Any image in the records should be left out; output everything else exactly.

*Extracted material*.
#####
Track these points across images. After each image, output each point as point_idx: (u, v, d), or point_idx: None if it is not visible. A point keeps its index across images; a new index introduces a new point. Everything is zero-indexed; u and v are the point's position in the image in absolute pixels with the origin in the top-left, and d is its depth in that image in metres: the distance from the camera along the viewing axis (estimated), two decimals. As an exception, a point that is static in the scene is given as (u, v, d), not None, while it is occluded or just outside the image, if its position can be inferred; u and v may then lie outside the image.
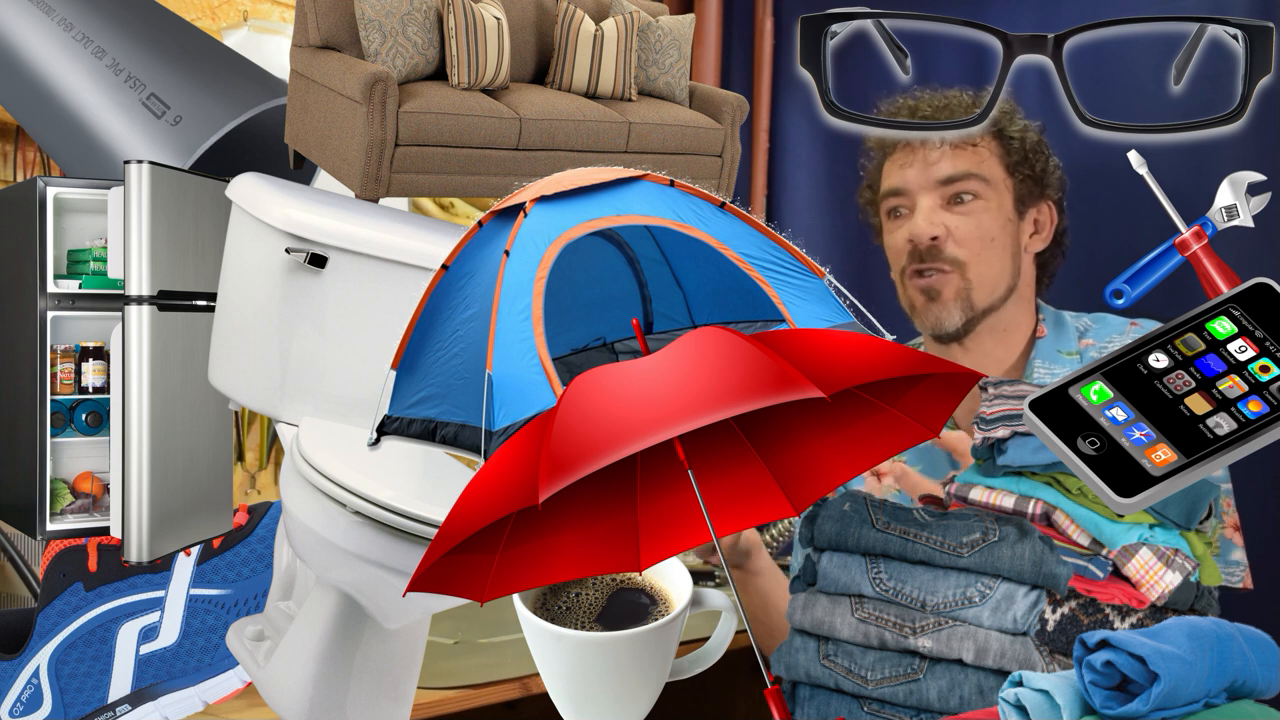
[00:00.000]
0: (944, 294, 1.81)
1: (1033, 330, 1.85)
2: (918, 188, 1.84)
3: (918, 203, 1.84)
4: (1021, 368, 1.82)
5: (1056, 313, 1.86)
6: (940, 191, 1.83)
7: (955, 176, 1.82)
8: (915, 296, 1.84)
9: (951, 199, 1.82)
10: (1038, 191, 1.85)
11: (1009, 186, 1.83)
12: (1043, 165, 1.84)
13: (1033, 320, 1.86)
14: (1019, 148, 1.83)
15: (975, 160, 1.82)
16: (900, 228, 1.86)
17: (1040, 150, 1.84)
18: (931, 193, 1.83)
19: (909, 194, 1.85)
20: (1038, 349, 1.82)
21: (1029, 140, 1.83)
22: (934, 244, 1.81)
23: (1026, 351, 1.84)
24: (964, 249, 1.81)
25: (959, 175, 1.82)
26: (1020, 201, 1.84)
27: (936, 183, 1.83)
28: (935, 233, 1.81)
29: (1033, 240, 1.86)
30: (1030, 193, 1.84)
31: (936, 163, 1.83)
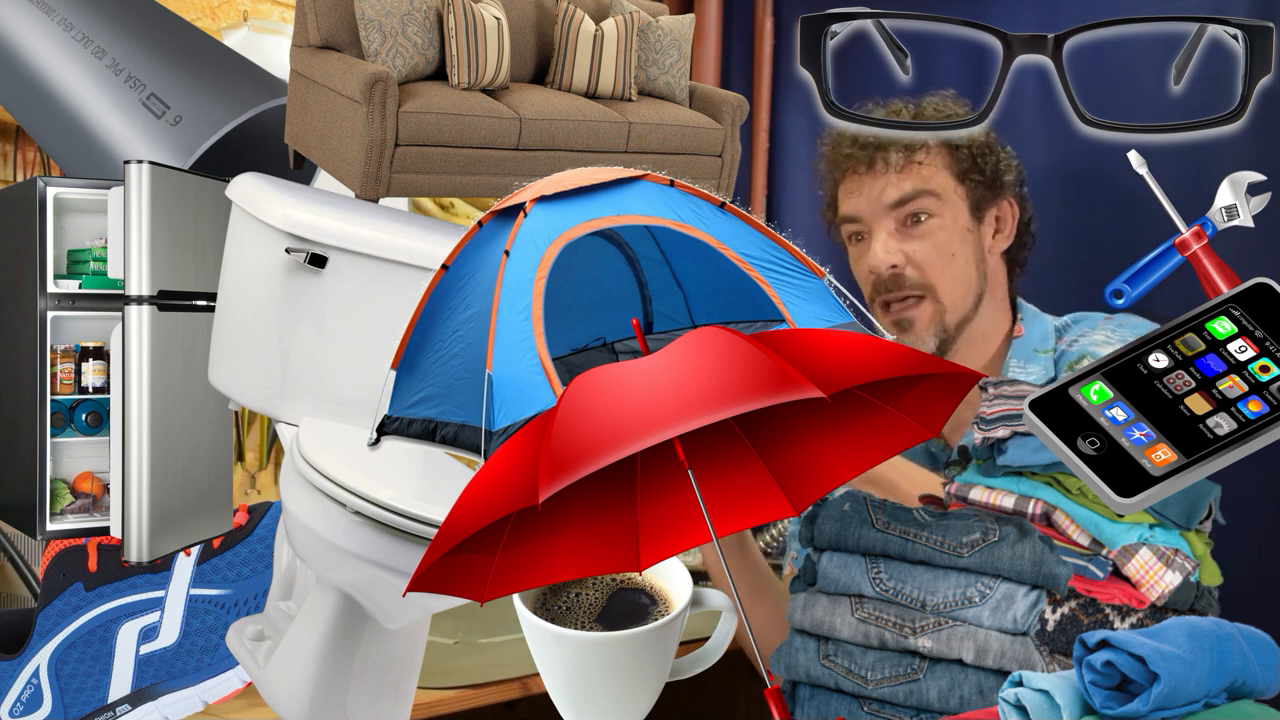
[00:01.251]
0: (916, 325, 1.81)
1: (1009, 329, 1.84)
2: (870, 215, 1.83)
3: (873, 230, 1.83)
4: (997, 368, 1.82)
5: (1035, 311, 1.85)
6: (894, 215, 1.81)
7: (905, 198, 1.81)
8: (889, 328, 1.83)
9: (907, 220, 1.81)
10: (993, 192, 1.83)
11: (962, 195, 1.82)
12: (993, 165, 1.82)
13: (1009, 319, 1.85)
14: (966, 154, 1.81)
15: (923, 177, 1.81)
16: (861, 255, 1.85)
17: (989, 150, 1.82)
18: (886, 218, 1.82)
19: (863, 220, 1.84)
20: (1014, 348, 1.82)
21: (976, 143, 1.81)
22: (894, 273, 1.80)
23: (1003, 350, 1.83)
24: (926, 271, 1.80)
25: (909, 196, 1.80)
26: (976, 207, 1.83)
27: (888, 208, 1.81)
28: (893, 261, 1.80)
29: (996, 240, 1.85)
30: (985, 196, 1.83)
31: (884, 189, 1.81)
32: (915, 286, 1.80)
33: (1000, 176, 1.83)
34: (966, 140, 1.81)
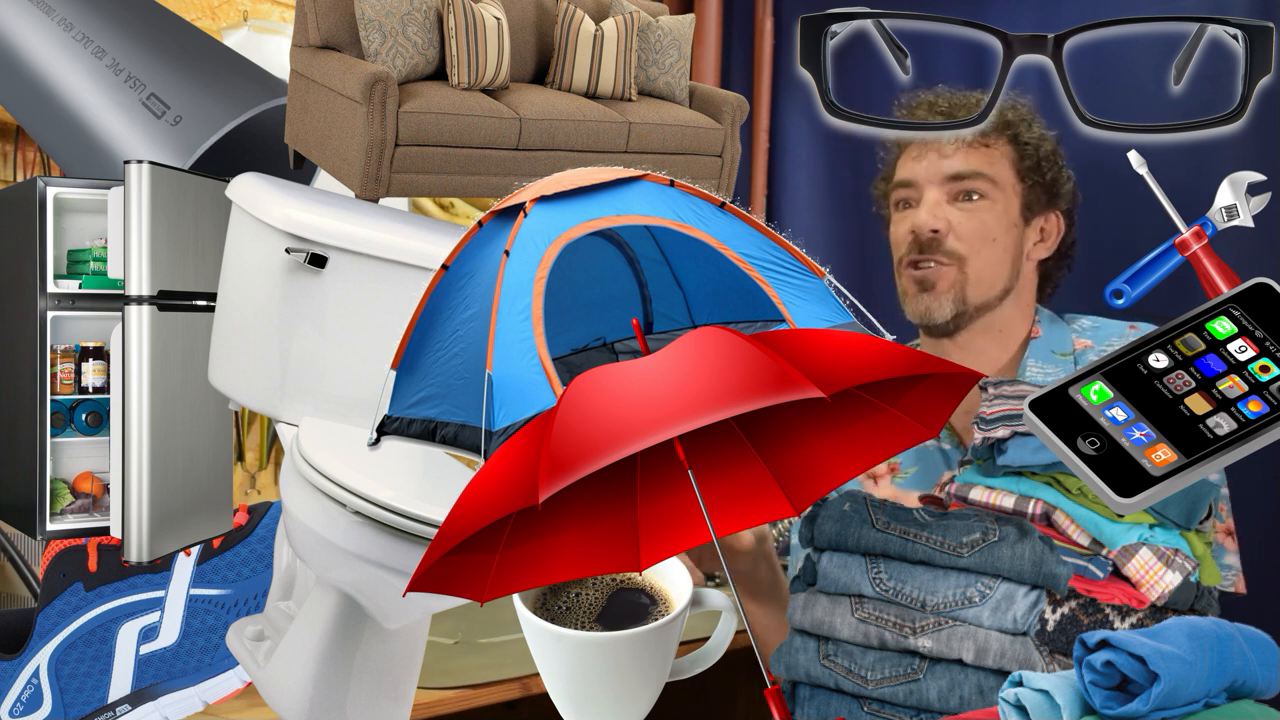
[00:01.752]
0: (938, 286, 1.82)
1: (1028, 332, 1.85)
2: (926, 181, 1.84)
3: (925, 195, 1.84)
4: (1015, 367, 1.82)
5: (1052, 314, 1.86)
6: (948, 187, 1.83)
7: (964, 174, 1.82)
8: (909, 285, 1.84)
9: (959, 195, 1.83)
10: (1046, 200, 1.85)
11: (1017, 191, 1.84)
12: (1054, 174, 1.84)
13: (1029, 324, 1.86)
14: (1032, 154, 1.83)
15: (987, 160, 1.83)
16: (906, 219, 1.87)
17: (1054, 160, 1.84)
18: (939, 187, 1.83)
19: (918, 186, 1.85)
20: (1031, 349, 1.82)
21: (1044, 149, 1.83)
22: (935, 236, 1.81)
23: (1021, 352, 1.84)
24: (964, 244, 1.81)
25: (968, 173, 1.82)
26: (1028, 208, 1.84)
27: (945, 178, 1.83)
28: (937, 225, 1.81)
29: (1037, 248, 1.86)
30: (1038, 200, 1.84)
31: (949, 157, 1.83)
32: (950, 254, 1.82)
33: (1058, 187, 1.85)
34: (1035, 142, 1.82)
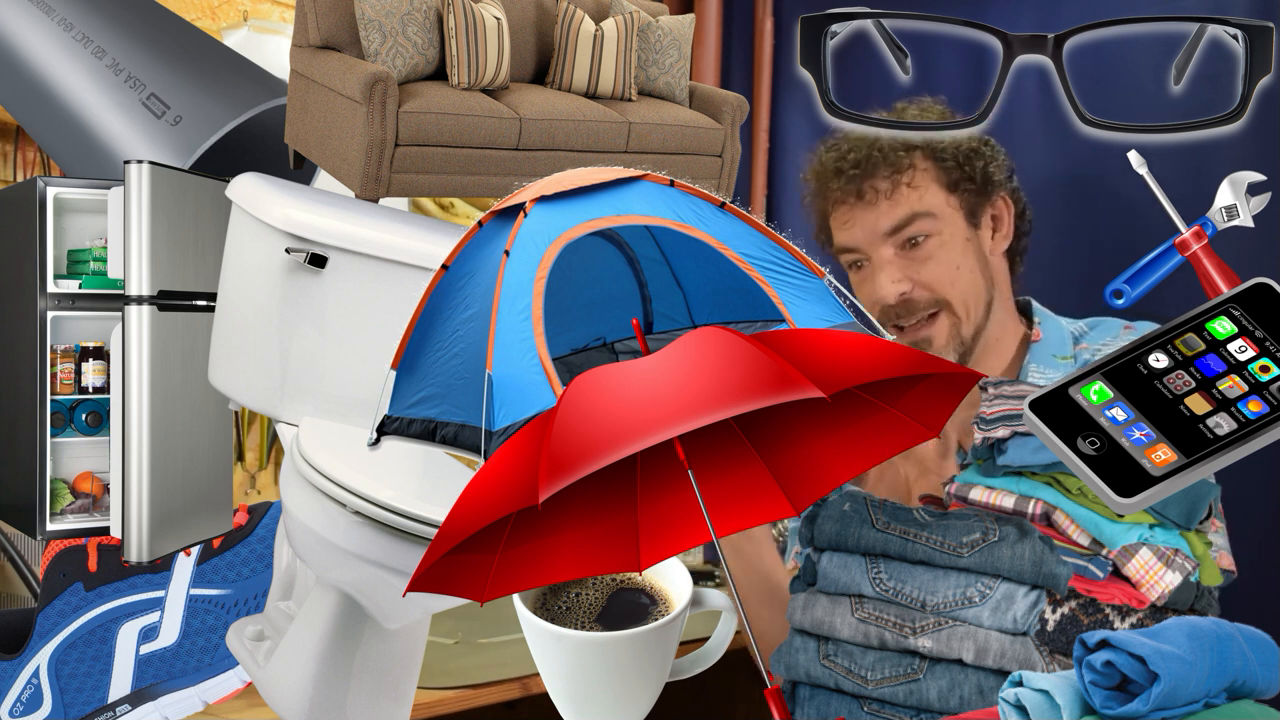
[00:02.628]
0: (935, 343, 1.79)
1: (1021, 332, 1.84)
2: (868, 245, 1.80)
3: (873, 258, 1.80)
4: (1015, 371, 1.82)
5: (1053, 317, 1.85)
6: (892, 241, 1.79)
7: (901, 224, 1.78)
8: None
9: (906, 244, 1.78)
10: (985, 194, 1.81)
11: (956, 205, 1.80)
12: (982, 169, 1.80)
13: (1017, 321, 1.84)
14: (953, 164, 1.79)
15: (915, 199, 1.78)
16: (865, 280, 1.82)
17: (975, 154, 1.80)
18: (884, 245, 1.79)
19: (861, 251, 1.82)
20: (1032, 352, 1.81)
21: (962, 150, 1.79)
22: (904, 299, 1.79)
23: (1020, 355, 1.83)
24: (936, 289, 1.78)
25: (904, 221, 1.78)
26: (971, 214, 1.81)
27: (885, 235, 1.79)
28: (902, 289, 1.79)
29: (996, 240, 1.83)
30: (978, 201, 1.80)
31: (878, 219, 1.79)
32: (927, 306, 1.79)
33: (990, 178, 1.81)
34: (951, 150, 1.79)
#####
*Written reply*.
Track these points across images. After each image, output each point as point_idx: (u, v, d), or point_idx: None if it is not visible. A point keeps its index across images; a new index introduces a new point. Everything is zero-indexed; u and v are the point's position in the image in absolute pixels with the origin in the top-left, and d is its depth in that image in metres: the distance from the camera along the viewing axis (estimated), two decimals. As an exception, a point that is static in the scene is given as (u, v, d), not None, while it is occluded or just outside the image, if its position can be inferred; u and v may then lie outside the image.
[00:00.000]
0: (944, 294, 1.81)
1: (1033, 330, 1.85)
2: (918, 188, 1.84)
3: (918, 203, 1.84)
4: (1021, 368, 1.82)
5: (1056, 313, 1.86)
6: (940, 191, 1.83)
7: (955, 176, 1.82)
8: (915, 296, 1.84)
9: (951, 199, 1.82)
10: (1038, 191, 1.85)
11: (1009, 186, 1.83)
12: (1043, 165, 1.84)
13: (1033, 320, 1.86)
14: (1019, 148, 1.83)
15: (975, 160, 1.82)
16: (900, 228, 1.86)
17: (1040, 150, 1.84)
18: (931, 193, 1.83)
19: (909, 194, 1.85)
20: (1038, 349, 1.82)
21: (1029, 140, 1.83)
22: (934, 244, 1.81)
23: (1026, 351, 1.84)
24: (964, 249, 1.81)
25: (959, 175, 1.82)
26: (1020, 201, 1.84)
27: (936, 183, 1.83)
28: (935, 233, 1.81)
29: (1033, 240, 1.86)
30: (1030, 193, 1.84)
31: (936, 163, 1.83)
[00:01.251]
0: (916, 325, 1.81)
1: (1009, 329, 1.84)
2: (870, 215, 1.83)
3: (873, 230, 1.83)
4: (997, 368, 1.82)
5: (1035, 311, 1.85)
6: (894, 215, 1.81)
7: (905, 198, 1.81)
8: (889, 328, 1.83)
9: (907, 220, 1.81)
10: (993, 192, 1.83)
11: (962, 195, 1.82)
12: (993, 165, 1.82)
13: (1009, 319, 1.85)
14: (966, 154, 1.81)
15: (923, 177, 1.81)
16: (861, 255, 1.85)
17: (989, 150, 1.82)
18: (886, 218, 1.82)
19: (863, 220, 1.84)
20: (1014, 348, 1.82)
21: (976, 143, 1.81)
22: (894, 273, 1.80)
23: (1003, 350, 1.83)
24: (926, 271, 1.80)
25: (909, 196, 1.80)
26: (976, 207, 1.83)
27: (888, 208, 1.81)
28: (893, 261, 1.80)
29: (996, 240, 1.85)
30: (985, 196, 1.83)
31: (884, 189, 1.81)
32: (915, 286, 1.80)
33: (1000, 176, 1.83)
34: (966, 140, 1.81)
[00:01.752]
0: (938, 286, 1.82)
1: (1028, 332, 1.85)
2: (926, 181, 1.84)
3: (925, 195, 1.84)
4: (1015, 367, 1.82)
5: (1052, 314, 1.86)
6: (948, 187, 1.83)
7: (964, 174, 1.82)
8: (909, 285, 1.84)
9: (959, 195, 1.83)
10: (1046, 200, 1.85)
11: (1017, 191, 1.84)
12: (1054, 174, 1.84)
13: (1029, 324, 1.86)
14: (1032, 154, 1.83)
15: (987, 160, 1.83)
16: (906, 219, 1.87)
17: (1054, 160, 1.84)
18: (939, 187, 1.83)
19: (918, 186, 1.85)
20: (1031, 349, 1.82)
21: (1044, 149, 1.83)
22: (935, 236, 1.81)
23: (1021, 352, 1.84)
24: (964, 244, 1.81)
25: (968, 173, 1.82)
26: (1028, 208, 1.84)
27: (945, 178, 1.83)
28: (937, 225, 1.81)
29: (1037, 248, 1.86)
30: (1038, 200, 1.84)
31: (949, 157, 1.83)
32: (950, 254, 1.82)
33: (1058, 187, 1.85)
34: (1035, 142, 1.82)
[00:02.628]
0: (935, 343, 1.79)
1: (1021, 332, 1.84)
2: (868, 245, 1.80)
3: (873, 258, 1.80)
4: (1015, 371, 1.82)
5: (1053, 317, 1.85)
6: (892, 241, 1.79)
7: (901, 224, 1.78)
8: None
9: (906, 244, 1.78)
10: (985, 194, 1.81)
11: (956, 205, 1.80)
12: (982, 169, 1.80)
13: (1017, 321, 1.84)
14: (953, 164, 1.79)
15: (915, 199, 1.78)
16: (865, 280, 1.82)
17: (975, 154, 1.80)
18: (884, 245, 1.79)
19: (861, 251, 1.82)
20: (1032, 352, 1.81)
21: (962, 150, 1.79)
22: (904, 299, 1.79)
23: (1020, 355, 1.83)
24: (936, 289, 1.78)
25: (904, 221, 1.78)
26: (971, 214, 1.81)
27: (885, 235, 1.79)
28: (902, 289, 1.79)
29: (996, 240, 1.83)
30: (978, 201, 1.80)
31: (878, 219, 1.79)
32: (927, 306, 1.79)
33: (990, 178, 1.81)
34: (951, 150, 1.79)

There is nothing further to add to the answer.